(Transcribed page contents)
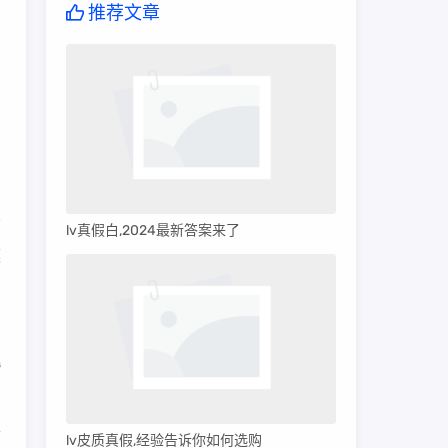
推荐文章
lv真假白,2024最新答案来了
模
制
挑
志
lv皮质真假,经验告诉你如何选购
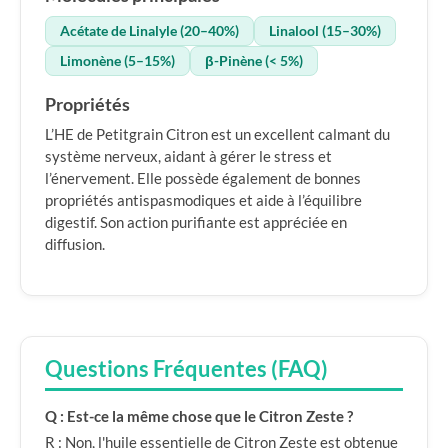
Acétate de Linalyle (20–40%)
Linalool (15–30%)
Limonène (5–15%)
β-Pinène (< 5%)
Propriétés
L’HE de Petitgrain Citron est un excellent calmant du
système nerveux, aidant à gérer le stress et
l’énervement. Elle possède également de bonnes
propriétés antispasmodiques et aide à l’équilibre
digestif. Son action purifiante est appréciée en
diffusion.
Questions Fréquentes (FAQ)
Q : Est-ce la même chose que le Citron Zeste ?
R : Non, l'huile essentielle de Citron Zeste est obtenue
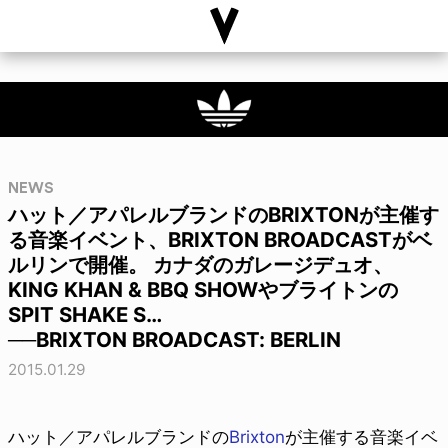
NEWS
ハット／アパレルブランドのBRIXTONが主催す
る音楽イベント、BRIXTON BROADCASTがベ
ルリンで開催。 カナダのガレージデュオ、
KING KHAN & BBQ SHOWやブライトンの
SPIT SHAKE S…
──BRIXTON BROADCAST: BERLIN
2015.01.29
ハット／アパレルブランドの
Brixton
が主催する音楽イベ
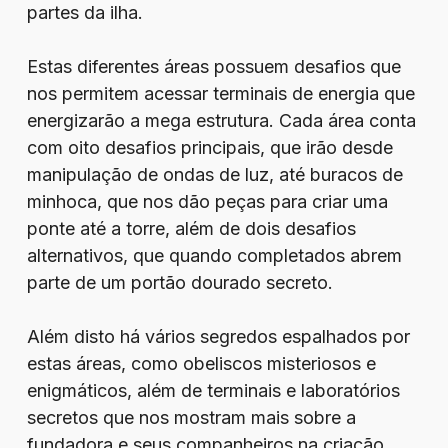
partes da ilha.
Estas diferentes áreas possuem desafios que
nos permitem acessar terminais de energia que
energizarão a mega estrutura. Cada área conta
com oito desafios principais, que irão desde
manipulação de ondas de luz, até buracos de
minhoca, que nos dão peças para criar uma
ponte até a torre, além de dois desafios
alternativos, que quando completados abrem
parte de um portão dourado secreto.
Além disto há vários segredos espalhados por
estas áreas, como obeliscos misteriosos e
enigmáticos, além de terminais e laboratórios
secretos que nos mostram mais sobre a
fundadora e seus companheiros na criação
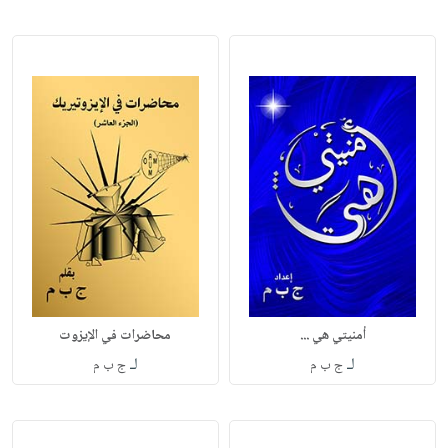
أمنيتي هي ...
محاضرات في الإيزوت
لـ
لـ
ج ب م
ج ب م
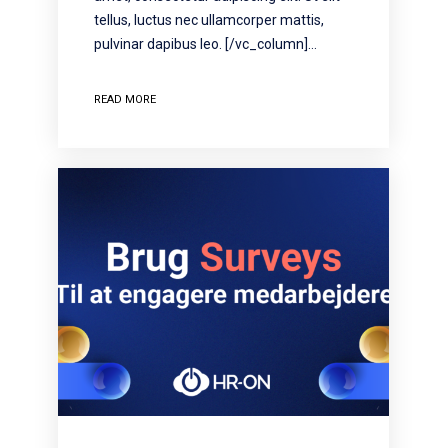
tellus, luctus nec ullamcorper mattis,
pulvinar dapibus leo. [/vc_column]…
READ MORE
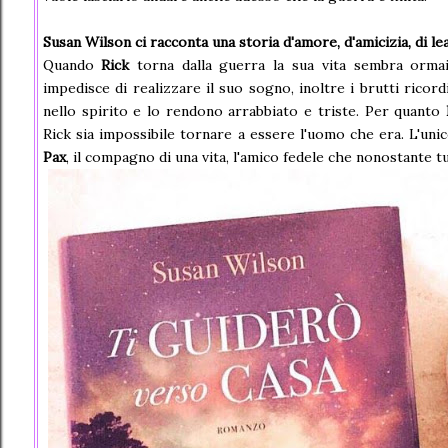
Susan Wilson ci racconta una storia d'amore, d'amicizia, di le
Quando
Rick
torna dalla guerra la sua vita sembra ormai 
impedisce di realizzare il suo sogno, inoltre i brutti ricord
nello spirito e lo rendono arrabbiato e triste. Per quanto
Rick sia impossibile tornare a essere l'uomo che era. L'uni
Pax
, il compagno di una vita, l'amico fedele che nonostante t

What is needed -
Reproduce each line above precisely, with no pictures.

Solution to the exercise -
推荐文章
lv真假白,2024最新答案来了
模
制
挑
志
lv皮质真假,经验告诉你如何选购
Acétate de Linalyle (20–40%)
Linalool (15–30%)
Limonène (5–15%)
β-Pinène (< 5%)
Propriétés
L’HE de Petitgrain Citron est un excellent calmant du
système nerveux, aidant à gérer le stress et
l’énervement. Elle possède également de bonnes
propriétés antispasmodiques et aide à l’équilibre
digestif. Son action purifiante est appréciée en
diffusion.
Questions Fréquentes (FAQ)
Q : Est-ce la même chose que le Citron Zeste ?
R : Non, l'huile essentielle de Citron Zeste est obtenue
NEWS
ハット／アパレルブランドのBRIXTONが主催す
る音楽イベント、BRIXTON BROADCASTがベ
ルリンで開催。 カナダのガレージデュオ、
KING KHAN & BBQ SHOWやブライトンの
SPIT SHAKE S…
──BRIXTON BROADCAST: BERLIN
2015.01.29
ハット／アパレルブランドの
Brixton
が主催する音楽イベ
partes da ilha.
Estas diferentes áreas possuem desafios que
nos permitem acessar terminais de energia que
energizarão a mega estrutura. Cada área conta
com oito desafios principais, que irão desde
manipulação de ondas de luz, até buracos de
minhoca, que nos dão peças para criar uma
ponte até a torre, além de dois desafios
alternativos, que quando completados abrem
parte de um portão dourado secreto.
Além disto há vários segredos espalhados por
estas áreas, como obeliscos misteriosos e
enigmáticos, além de terminais e laboratórios
secretos que nos mostram mais sobre a
fundadora e seus companheiros na criação
أمنيتي هي ...
محاضرات في الإيزوت
لـ
لـ
ج ب م
ج ب م
tellus, luctus nec ullamcorper mattis,
pulvinar dapibus leo. [/vc_column]…
READ MORE
Susan Wilson ci racconta una storia d'amore, d'amicizia, di le
Quando
Rick
torna dalla guerra la sua vita sembra ormai 
impedisce di realizzare il suo sogno, inoltre i brutti ricord
nello spirito e lo rendono arrabbiato e triste. Per quanto
Rick sia impossibile tornare a essere l'uomo che era. L'uni
Pax
, il compagno di una vita, l'amico fedele che nonostante t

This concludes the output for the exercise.